■ Exercise passage
BEGIN
I am using Pocket for the first time, so I elected to create a new pocket. Obviously, I would need to pick a password for my database:

personal information security

Note that Pocket doesn’t try to get you to pick a passphrase, but just a simple password. Again – I get the feeling the application is trying hard not to go over new users’ heads, and make it easy to get started with password management. One can only hope users don’t go for obvious passwords like “asdfg.”

Once you have a password for your database, and before you even create the first entry, Pocket makes sure you’re backed up to Dropbox:

personal information security

I picked Existing Dropbox Account, and Pocket had me enter my username and password right in the app (without launching a browser as most apps do). And… that was it:

android personal information security

To begin using my new pocket, I had to enter my password:

android personal information security

And now comes a part I really liked: Pocked comes pre-populated with lots and lots of categories of personal information that people might want to keep in the app. It’s not just for passwords – in fact, I would say passwords aren’t even the main focus for Pocket. Sure, you can use it to manage passwords, but it is not aimed at people who have thousands of them. Instead, it lets you store information in the following categories by default:

android personal information security

What’s cool is that every category can have its own template, with its own custom named fields. Take the Credit Cards category for example:

pocket[16]

I get a field for every important detail I need to remember about my credit card. One drawback is that fields do not have any input validation, and there are no field types (except for password fields). This means that you can write anything you want in the Issue Date, and you need to do it with a regular keyboard rather than a date picker. This is one area that could be improved.
END
■ Requirement a
Extract each line of the entries that contains the string "retrieving". Case counts.
The entries that come next have no connection to the Pocket review.

■ Entries shown
BEGIN
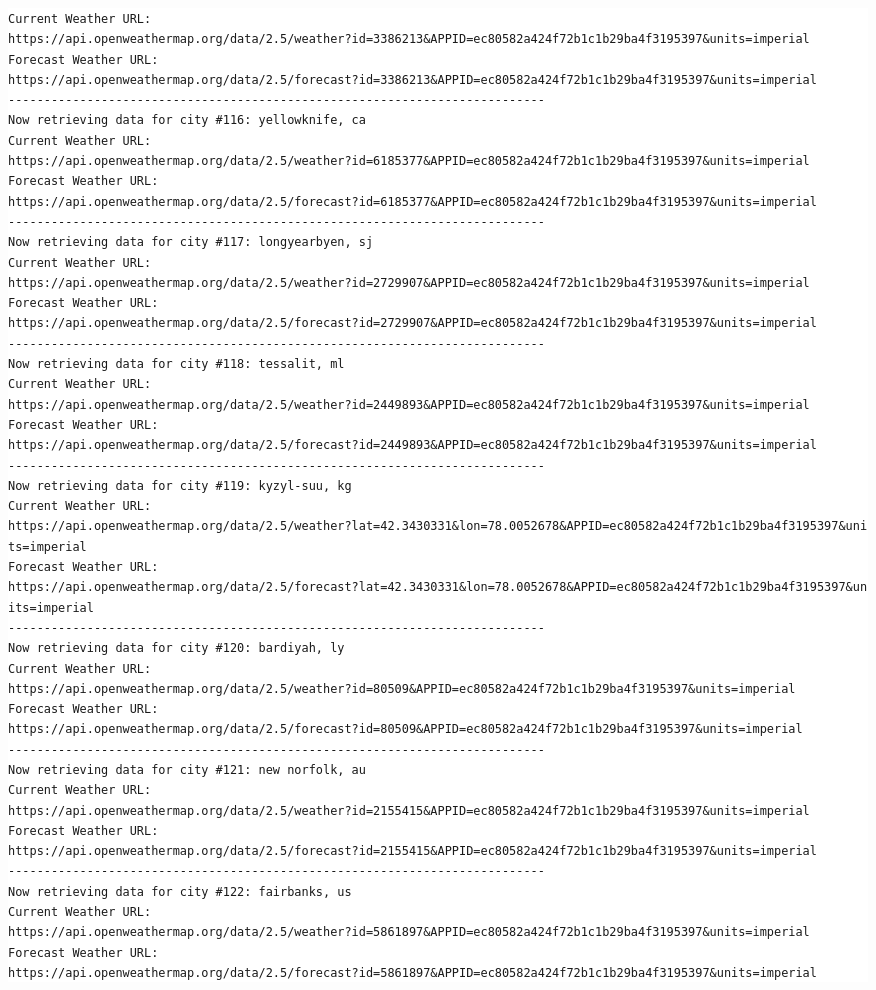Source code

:     Current Weather URL:
    https://api.openweathermap.org/data/2.5/weather?id=3386213&APPID=ec80582a424f72b1c1b29ba4f3195397&units=imperial
    Forecast Weather URL:
    https://api.openweathermap.org/data/2.5/forecast?id=3386213&APPID=ec80582a424f72b1c1b29ba4f3195397&units=imperial
    ---------------------------------------------------------------------------
    Now retrieving data for city #116: yellowknife, ca
    Current Weather URL:
    https://api.openweathermap.org/data/2.5/weather?id=6185377&APPID=ec80582a424f72b1c1b29ba4f3195397&units=imperial
    Forecast Weather URL:
    https://api.openweathermap.org/data/2.5/forecast?id=6185377&APPID=ec80582a424f72b1c1b29ba4f3195397&units=imperial
    ---------------------------------------------------------------------------
    Now retrieving data for city #117: longyearbyen, sj
    Current Weather URL:
    https://api.openweathermap.org/data/2.5/weather?id=2729907&APPID=ec80582a424f72b1c1b29ba4f3195397&units=imperial
    Forecast Weather URL:
    https://api.openweathermap.org/data/2.5/forecast?id=2729907&APPID=ec80582a424f72b1c1b29ba4f3195397&units=imperial
    ---------------------------------------------------------------------------
    Now retrieving data for city #118: tessalit, ml
    Current Weather URL:
    https://api.openweathermap.org/data/2.5/weather?id=2449893&APPID=ec80582a424f72b1c1b29ba4f3195397&units=imperial
    Forecast Weather URL:
    https://api.openweathermap.org/data/2.5/forecast?id=2449893&APPID=ec80582a424f72b1c1b29ba4f3195397&units=imperial
    ---------------------------------------------------------------------------
    Now retrieving data for city #119: kyzyl-suu, kg
    Current Weather URL:
    https://api.openweathermap.org/data/2.5/weather?lat=42.3430331&lon=78.0052678&APPID=ec80582a424f72b1c1b29ba4f3195397&units=imperial
    Forecast Weather URL:
    https://api.openweathermap.org/data/2.5/forecast?lat=42.3430331&lon=78.0052678&APPID=ec80582a424f72b1c1b29ba4f3195397&units=imperial
    ---------------------------------------------------------------------------
    Now retrieving data for city #120: bardiyah, ly
    Current Weather URL:
    https://api.openweathermap.org/data/2.5/weather?id=80509&APPID=ec80582a424f72b1c1b29ba4f3195397&units=imperial
    Forecast Weather URL:
    https://api.openweathermap.org/data/2.5/forecast?id=80509&APPID=ec80582a424f72b1c1b29ba4f3195397&units=imperial
    ---------------------------------------------------------------------------
    Now retrieving data for city #121: new norfolk, au
    Current Weather URL:
    https://api.openweathermap.org/data/2.5/weather?id=2155415&APPID=ec80582a424f72b1c1b29ba4f3195397&units=imperial
    Forecast Weather URL:
    https://api.openweathermap.org/data/2.5/forecast?id=2155415&APPID=ec80582a424f72b1c1b29ba4f3195397&units=imperial
    ---------------------------------------------------------------------------
    Now retrieving data for city #122: fairbanks, us
    Current Weather URL:
    https://api.openweathermap.org/data/2.5/weather?id=5861897&APPID=ec80582a424f72b1c1b29ba4f3195397&units=imperial
    Forecast Weather URL:
    https://api.openweathermap.org/data/2.5/forecast?id=5861897&APPID=ec80582a424f72b1c1b29ba4f3195397&units=imperial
END
■ Requirement b
Condense the paragraph of the Pocket review beginning "I get a field for every important detail" into a short bulleted list that keeps its main facts.

■ Answer space a
    Now retrieving data for city #116: yellowknife, ca
    Now retrieving data for city #117: longyearbyen, sj
    Now retrieving data for city #118: tessalit, ml
    Now retrieving data for city #119: kyzyl-suu, kg
    Now retrieving data for city #120: bardiyah, ly
    Now retrieving data for city #121: new norfolk, au
    Now retrieving data for city #122: fairbanks, us

■ Answer space b
- Each important credit card detail gets its own field.
- Fields have no input validation and no field types, except for password fields.
- As a result, anything can be written in Issue Date, and it must be typed on a regular keyboard instead of chosen with a date picker.
- This is an area that could be improved.